Few (I didn't say none) of those arguments pass the smell test.
- OP_RETURN and 40 vs 80 bytes: If the miners agree with you, you don't have to care what the network relays. Has Counterparty directly approached miners, to get them to mine 80-byte OP_RETURN transactions? What was the response? If the miners agree, great, let's do it. If the miners don't agree, there is no point supporting it in Bitcoin Core software.
- "core devs are censoring and killing innovation!" Counterparty is very clearly misusing a feature intended for ECDSA public keys, in a manner that very clearly results in harm to the overall network, short and long term. Other people/companies/projects are extending the bitcoin protocol and not meeting the same resistance.
- To repeat earlier posts, my criticism is not about counterparty in general, just this ONE CheckMultiSig flaw. Fix that, and my criticism is gone.
- As Peter Todd has noted, CheckMultiSig has other problems also. It may go away regardless.
Please do not paint all Counterparty criticism with a broad brush. My opinions are my own, and in particular I do not agree with all of Luke-Jr's points or point of view.
There are plenty of ways to innovate and extend the bitcoin protocol. People are doing this every day.
It is
always a mistake to base an entire engineering system on a subtle technical quirk that "just happens to work." Counterparty is stuffing its own data where ECDSA public key data is supposed to go. That is clearly not the intended use.

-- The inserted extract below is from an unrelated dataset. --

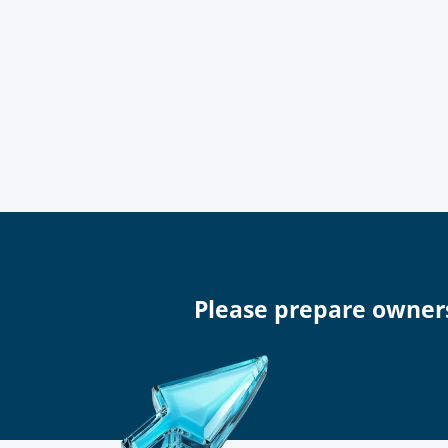
Please prepare owner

I think from a strategic level one must ask why are some projects unable to communicate intention and influence development, rather than getting into tactical details such as this.
It is quite clear to everyone that p2p systems can be used for all sorts of transactions that make up contracts. If the inability to communicate and resolve needs is causing friction one must ask how the overall system should evolve to mitigate long term harm, while maximizing long term capabilities depth of the network.